The Corail-Cesselesse camp north of Port-au-Prince has been touted by the HRC as the "future" of Haiti. According to a report by Jonathan Katz in the Associated Press (July 13) there are plans to house 300,000 people in transitional then permanent shelters and provide them with jobs. According to Katz, the jobs being looked at right now are low-wage Korean garment companies. So far about 7,000 Haitians have been bused in to live in tents, followed by thousands more squatters desperate to find a piece of safe dirt on which to stretch some tarps.
But even this plan for organized misery has run up against powerful obstacles. Big landowners in the area claimed the land, and have tried to evict residents; they send thugs in the night to threaten people with machetes and guns. Finally in early-July they were able to officially open the camp with great fanfare, but on July 13, a summer squall hit the camp and destroyed 344 tents, leaving 1,700 people with no shelter at all. As Haiti stands at the beginning of hurricane season, this incident shows that the international and local authorities view even the residents of their future "model city" as disposable commodities whose lives and happiness count for nothing except an opportunity for capitalists and imperialists to profit from them.
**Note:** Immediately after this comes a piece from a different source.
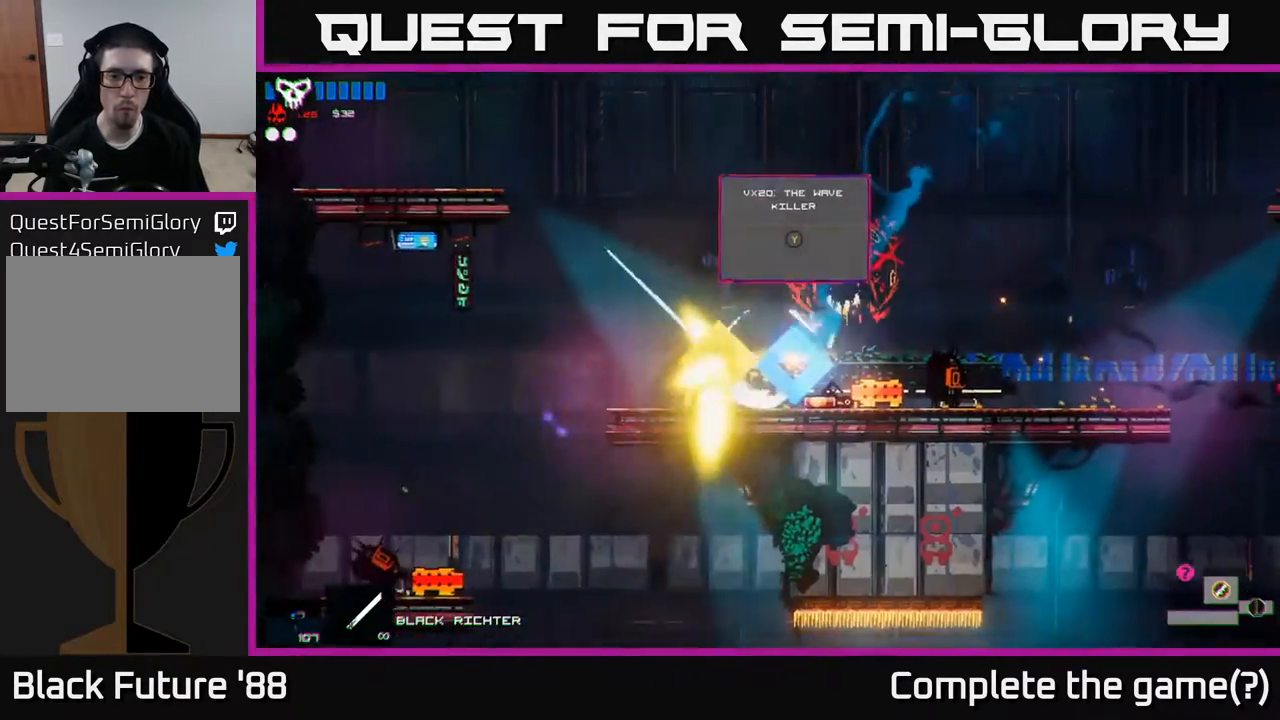
{"buttons": [], "left_stick": "left", "right_stick": "center", "events": [[233, "left_stick", "left"]]}
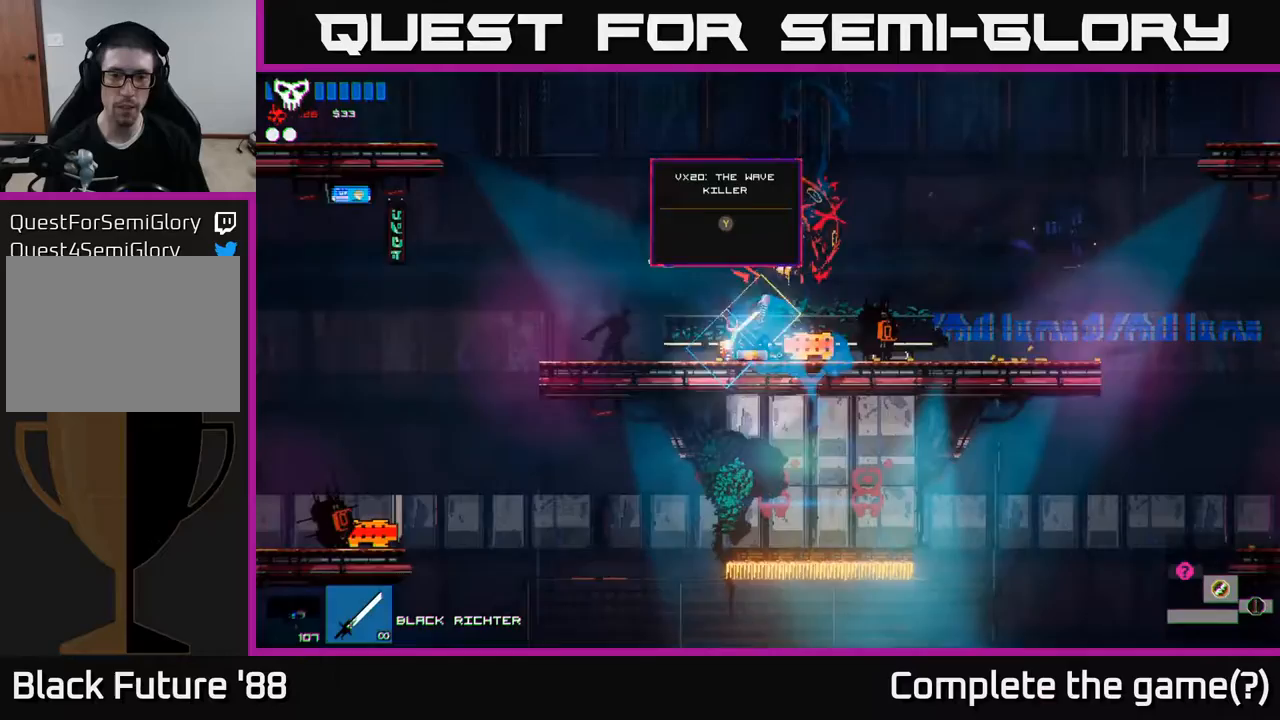
{"buttons": [], "left_stick": "right", "right_stick": "center", "events": [[200, "left_stick", "right"]]}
In July demonstrations of thousands took to the streets in Port-au-Prince and other Haitian cities. While there were many diverse forces and demands, the unifying theme was to demand the resignation of the government of President Rene Preval. Annessy Vixama, a leader of Tet Kole, one of the major peasant organizations in Haiti, has raised the just demand that "the state has to change from attending to international businesses that are acting against the majority of the people and start attending to the peasants."
As pointed out above, the state, in Haiti or anywhere else, is never "neutral"; it does not represent "the people" or "the nation" in general—it arises on the basis of, reflects and serves the underlying economic and political system in a given country. In Haiti the basic system is exploitation and domination by the imperialists (mainly the U.S.) and by the imperialists' allies within Haiti amongst the large landowning and capitalist classes. This is the system, these are the class forces, that the state was built to serve and which it can only serve. And in fact, if the Haitian state is weak, that is mainly because the imperialists have repeatedly opted to rule directly, through coups, invasions and occupations; in fact, Haiti has been under U.S./UN occupation since President Aristide was kidnapped and taken out of the country in 2004, and most aid and investment bypasses the government and is funneled through NGOs (generally pro-imperialist "non-governmental organizations.")
The mounting struggle against this government and demands that it meet the needs of the people are completely just and should be supported by people everywhere. And such struggle has the potential to strengthen and push forward a movement for revolution that is aimed at the fundamental problem of U.S. imperialism and its stranglehold domination of Haiti.